Question: "Who are the various Herods mentioned in the Bible?"
Answer: There are several men in the New Testament referred to as “Herod.” These Herods were part of a dynasty, a partly hereditary, partly appointed line of Idumean rulers over Israel during the days of the Roman Empire. Unlike other previous kings of Israel, the Herods were appointed by the Roman emperors and the senate.

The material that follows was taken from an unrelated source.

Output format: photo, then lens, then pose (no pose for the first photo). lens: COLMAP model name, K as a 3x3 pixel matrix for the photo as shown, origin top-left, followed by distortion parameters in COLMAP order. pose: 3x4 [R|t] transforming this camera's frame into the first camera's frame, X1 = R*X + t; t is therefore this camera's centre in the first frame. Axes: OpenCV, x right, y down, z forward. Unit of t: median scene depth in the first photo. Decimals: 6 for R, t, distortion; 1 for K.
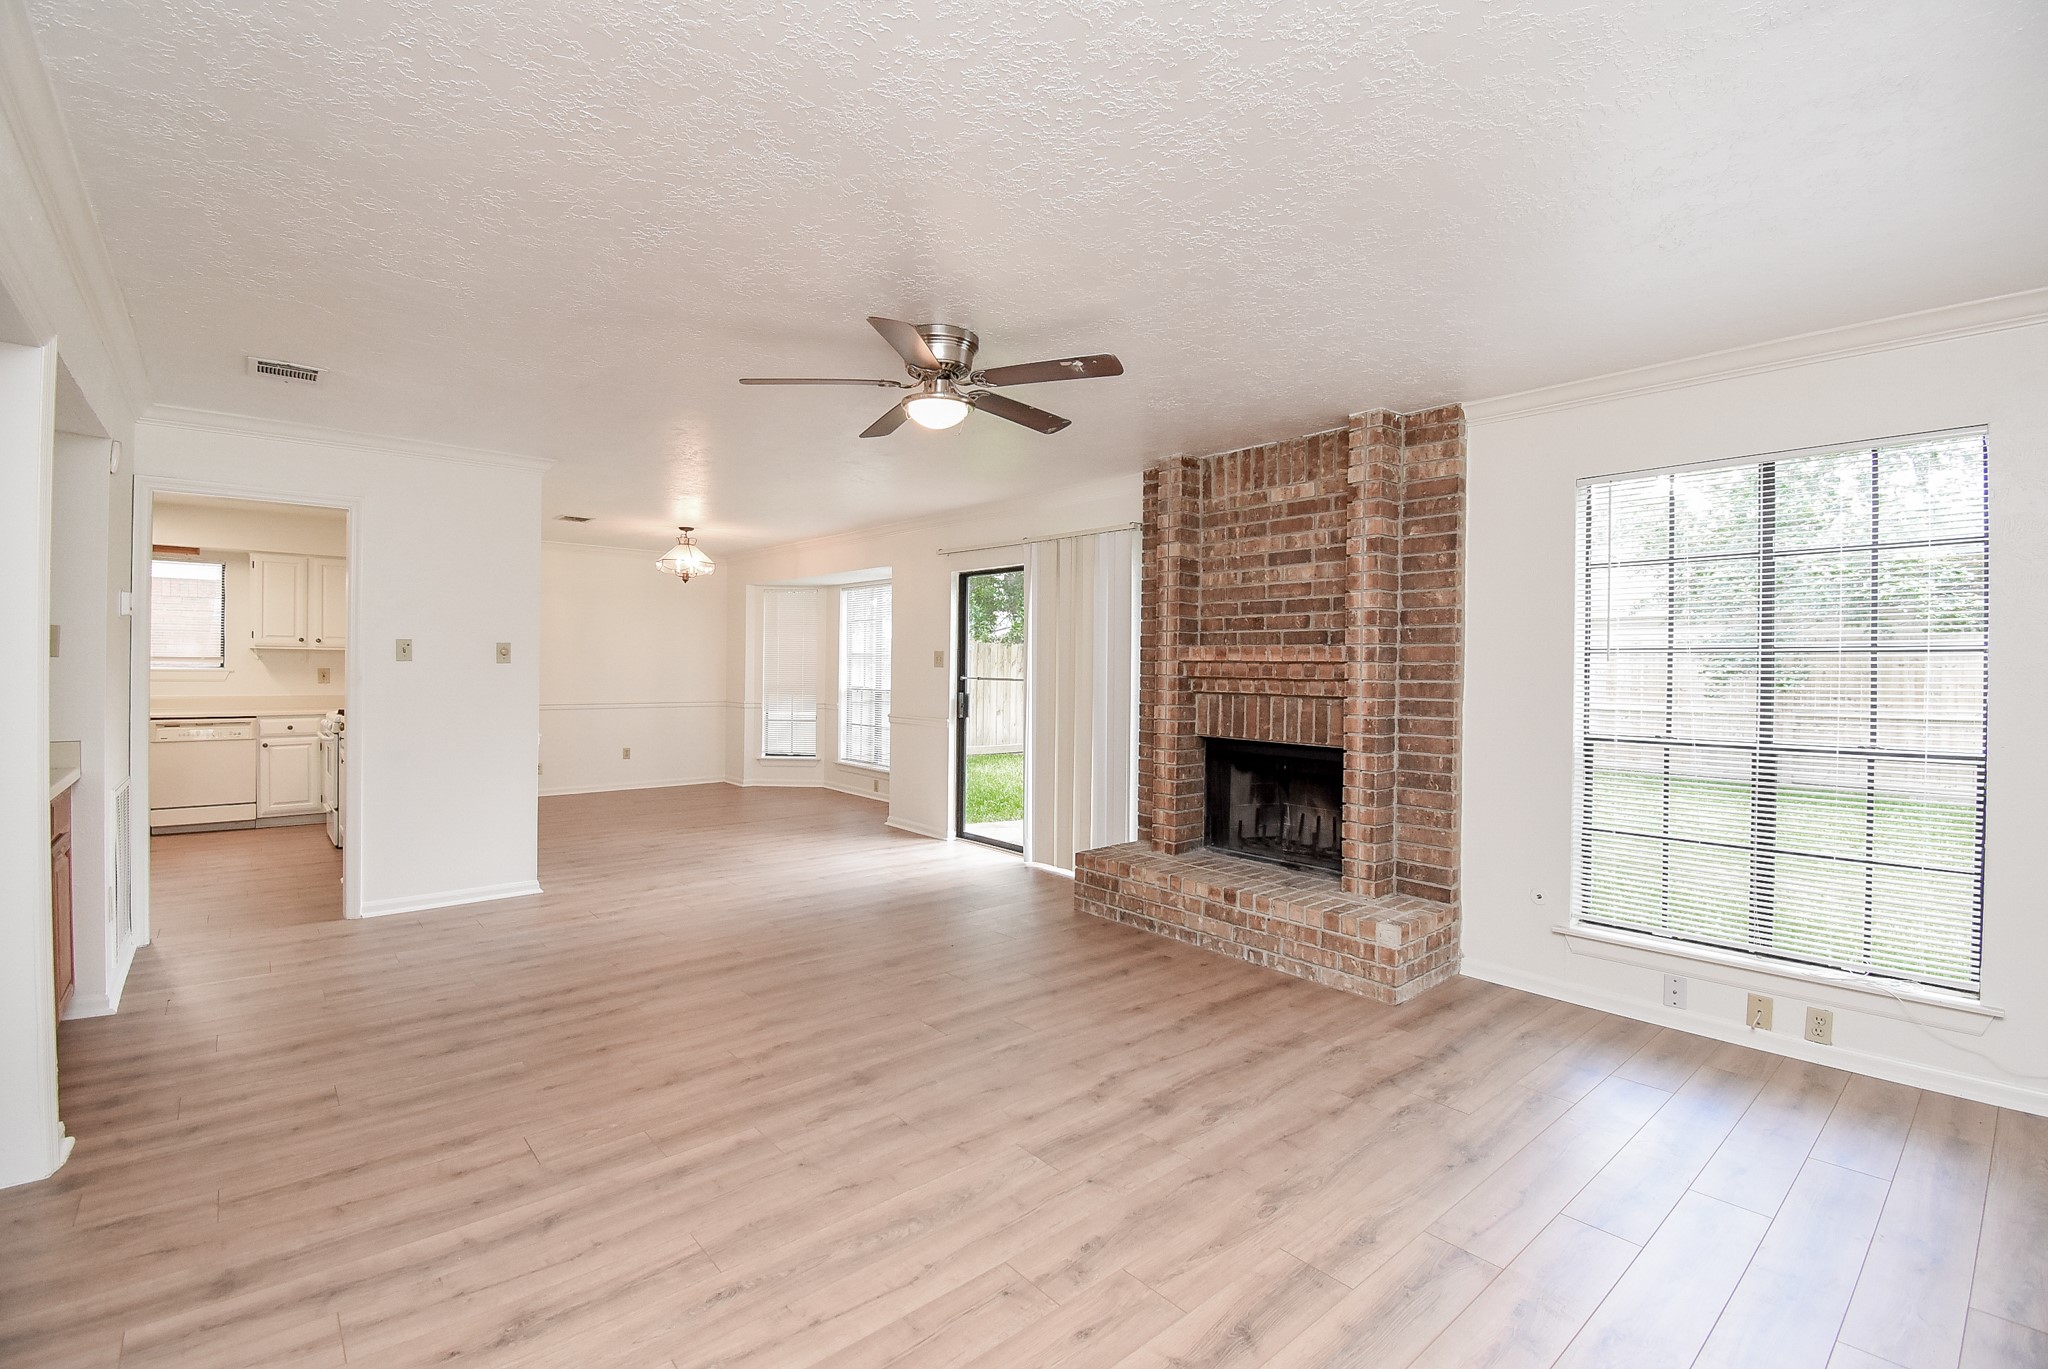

The first of the Herods is often known as “Herod the Great” and is the one who sought to kill Jesus in Matthew 2 by slaughtering all the infant boys. This Herod also tried to enlist the wise men to reveal the whereabouts of the baby Jesus. According to Jewish historians, this first Herod, also called Herod the Ascalonite, was the son of Antipater, a friend and deputy of King Hyrcanus. He was made king in the room of Hyrcanus his master by the senate of Rome.

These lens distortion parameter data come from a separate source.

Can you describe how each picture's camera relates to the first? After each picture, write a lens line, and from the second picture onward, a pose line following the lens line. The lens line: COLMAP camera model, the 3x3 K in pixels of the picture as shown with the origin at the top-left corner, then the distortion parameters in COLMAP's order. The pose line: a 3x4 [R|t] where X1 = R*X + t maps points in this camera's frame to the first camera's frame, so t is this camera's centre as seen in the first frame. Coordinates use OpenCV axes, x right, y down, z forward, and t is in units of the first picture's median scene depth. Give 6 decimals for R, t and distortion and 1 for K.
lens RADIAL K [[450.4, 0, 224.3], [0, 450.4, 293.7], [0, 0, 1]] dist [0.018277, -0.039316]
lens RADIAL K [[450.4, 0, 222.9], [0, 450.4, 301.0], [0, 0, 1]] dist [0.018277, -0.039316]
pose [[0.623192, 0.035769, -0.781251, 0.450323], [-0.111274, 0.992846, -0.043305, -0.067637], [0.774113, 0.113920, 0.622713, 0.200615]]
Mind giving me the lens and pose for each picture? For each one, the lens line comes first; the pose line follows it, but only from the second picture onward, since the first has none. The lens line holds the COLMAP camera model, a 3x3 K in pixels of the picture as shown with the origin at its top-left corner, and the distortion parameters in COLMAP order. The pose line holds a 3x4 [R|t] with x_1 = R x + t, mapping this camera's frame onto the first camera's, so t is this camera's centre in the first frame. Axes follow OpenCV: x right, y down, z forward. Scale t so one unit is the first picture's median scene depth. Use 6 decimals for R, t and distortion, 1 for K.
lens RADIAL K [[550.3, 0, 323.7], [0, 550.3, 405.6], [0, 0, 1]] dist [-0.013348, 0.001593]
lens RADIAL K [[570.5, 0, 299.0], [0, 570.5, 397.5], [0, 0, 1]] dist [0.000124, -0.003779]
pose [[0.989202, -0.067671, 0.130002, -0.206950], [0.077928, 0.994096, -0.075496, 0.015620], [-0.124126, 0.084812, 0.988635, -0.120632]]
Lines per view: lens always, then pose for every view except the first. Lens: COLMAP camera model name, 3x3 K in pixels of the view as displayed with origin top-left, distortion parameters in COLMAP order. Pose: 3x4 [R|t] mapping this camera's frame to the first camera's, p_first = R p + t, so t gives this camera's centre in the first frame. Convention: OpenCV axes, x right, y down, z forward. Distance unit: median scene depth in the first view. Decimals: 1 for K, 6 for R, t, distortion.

The son of Herod the Great was Herod Antipas (or Antipater), who was referred to as Herod the tetrarch (Matthew 14:1; Luke 3:1). The word tetrarch signifies that one who governs a fourth part of a kingdom. His father Herod the Great divided his large kingdom into four parts and bequeathed them to his sons, an action confirmed by the Roman senate. This Herod Antipas was tetrarch of Galilee, the part of the kingdom assigned to him. He is the one Jesus was sent to during His trials and eventual crucifixion (Luke 23). This same Herod Antipas was the Herod who had John the Baptist murdered (Matthew 14).
Herod Agrippa I was the grandson of Herod the Great (Acts 12). It was he who persecuted the church in Jerusalem and had the apostle James, the brother of John and son of Zebedee, put to death by the sword. By the hand of Herod Agrippa I, James became the first apostle to be martyred. Two of Agrippa I’s daughters were Bernice and Drusilla, mentioned in Acts 24 and Acts 25.
Agrippa’s son, Herod Agrippa II, was instrumental in saving Paul from being tried and imprisoned in Jerusalem by the Jews who hated his testimony of Jesus as the Messiah. King Agrippa, out of consideration for Paul being a Roman citizen, allowed Paul to defend himself, thereby giving Paul the opportunity to preach the gospel to all who were assembled (Acts 25—26). Agrippa II was the last of the line of Herods. After him, the family fell out of favor with Rome.